WHEN part of a farm came on the market a couple saw an opportunity for the modern life rather than the Good Life.

Carlo and Julie Fanciullacci bought the plot and lived in the small farm bungalow that came with it for a year. Then they began to create one of the most striking new homes in the area.

Planning permission was granted for the scheme which involved demolishing the bungalow at Charlton Marshall and creating Dairy Farm Lodge, a superb modern five-bedroom home, in its place.

To create Dairy Farm Lodge they moved out of the bungalow and made a caravan their home for more than three months.

They survived various project problems along the way and even escaped unhurt when a runaway tractor demolished half their caravan when it crashed through a hedge and right through their bedroom.

Carlo said: “Luckily Julie was walking the dogs at the time and I had just walked out of the caravan to deliver some keys. It was a pure accident but it left us a bit shaky.”

Julie said: “We were also left homeless but eventually the insurers provided us with a cottage to stay in over the winter.”

Meanwhile Carlo was acting as project manager for their new home which was slowly taking form on a gentle rise overlooking the Stour Valley.

He said: “It was a wonderful job for me. My career involved long major IT projects in offices, so to get outside with these views and actually be working for myself was wonderful.”

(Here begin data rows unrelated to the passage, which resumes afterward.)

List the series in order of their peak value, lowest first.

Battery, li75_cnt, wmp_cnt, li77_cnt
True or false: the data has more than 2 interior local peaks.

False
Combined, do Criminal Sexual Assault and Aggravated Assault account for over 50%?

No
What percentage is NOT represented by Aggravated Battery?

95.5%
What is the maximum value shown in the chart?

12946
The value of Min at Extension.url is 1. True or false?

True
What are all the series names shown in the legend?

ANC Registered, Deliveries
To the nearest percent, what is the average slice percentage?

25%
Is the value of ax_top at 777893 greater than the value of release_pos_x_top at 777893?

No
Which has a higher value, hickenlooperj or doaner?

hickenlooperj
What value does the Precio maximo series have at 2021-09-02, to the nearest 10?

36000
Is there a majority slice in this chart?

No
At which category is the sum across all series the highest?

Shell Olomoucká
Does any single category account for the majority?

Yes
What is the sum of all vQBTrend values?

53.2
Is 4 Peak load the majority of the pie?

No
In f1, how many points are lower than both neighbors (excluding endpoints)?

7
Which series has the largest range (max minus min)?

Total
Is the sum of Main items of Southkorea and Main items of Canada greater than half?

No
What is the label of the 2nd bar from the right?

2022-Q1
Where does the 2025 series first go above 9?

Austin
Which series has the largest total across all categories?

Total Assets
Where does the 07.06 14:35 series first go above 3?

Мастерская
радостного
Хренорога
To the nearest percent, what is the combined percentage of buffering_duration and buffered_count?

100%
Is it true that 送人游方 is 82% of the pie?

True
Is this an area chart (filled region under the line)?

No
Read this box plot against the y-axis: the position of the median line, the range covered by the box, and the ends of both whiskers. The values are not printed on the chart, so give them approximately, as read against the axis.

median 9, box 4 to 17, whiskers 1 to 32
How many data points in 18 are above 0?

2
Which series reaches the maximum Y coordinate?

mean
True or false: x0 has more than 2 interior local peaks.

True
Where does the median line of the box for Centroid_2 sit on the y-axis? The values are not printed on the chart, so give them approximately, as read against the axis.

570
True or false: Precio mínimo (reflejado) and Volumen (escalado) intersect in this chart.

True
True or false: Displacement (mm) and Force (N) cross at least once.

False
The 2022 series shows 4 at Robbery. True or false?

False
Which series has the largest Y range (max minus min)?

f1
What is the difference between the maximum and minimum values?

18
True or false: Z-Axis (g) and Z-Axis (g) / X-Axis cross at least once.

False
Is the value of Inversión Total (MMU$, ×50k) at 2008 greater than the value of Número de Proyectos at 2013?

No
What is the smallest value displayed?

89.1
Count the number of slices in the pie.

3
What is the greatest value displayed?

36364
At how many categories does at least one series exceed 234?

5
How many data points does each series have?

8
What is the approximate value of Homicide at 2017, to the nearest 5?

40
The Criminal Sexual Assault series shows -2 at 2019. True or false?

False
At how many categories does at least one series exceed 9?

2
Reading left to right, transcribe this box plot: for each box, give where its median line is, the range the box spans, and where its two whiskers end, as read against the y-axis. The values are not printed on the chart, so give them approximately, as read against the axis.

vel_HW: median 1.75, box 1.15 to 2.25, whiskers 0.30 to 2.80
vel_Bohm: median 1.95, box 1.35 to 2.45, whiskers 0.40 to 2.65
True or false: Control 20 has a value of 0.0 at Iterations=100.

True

The couple used recommended craftsmen to create their new home from its block and beam base to its innovative zinc roof.

Carlo said: “Perhaps one of the most striking aspects of our new house is its walls.

“They are made of nine-inch thermolite blocks wrapped in an insulation jacket which makes the house very warm which is clearly important for fuel bills.”

With the structure mostly complete Julie then turned her attention to the interior which she said ‘largely evolved’.

She added: “The house just talked to me. You look at each room and you kind of work with it rather than try and fit your ideas in to it.

“One aspect of the house was thought of well before it was completed and it involved using Tuscan red bricks for a fireplace wall in the family room area and it works really well because it helps to give the room a warmth.

It would have been all too easy to just continue the modern theme of white, but by breaking it up a bit you help to give the house some character.”

Carlo said: “This was a project that we took on as something we could do together rather than go to work in an office.

“We are now looking for our next project which will probably be a modern house again, possibly as a barn conversion and hopefully with the same designer, Tony Holt, who has been brilliant.”

Julie said: “We are looking at the New Forest because that is where we are from and we want to move back to the area.”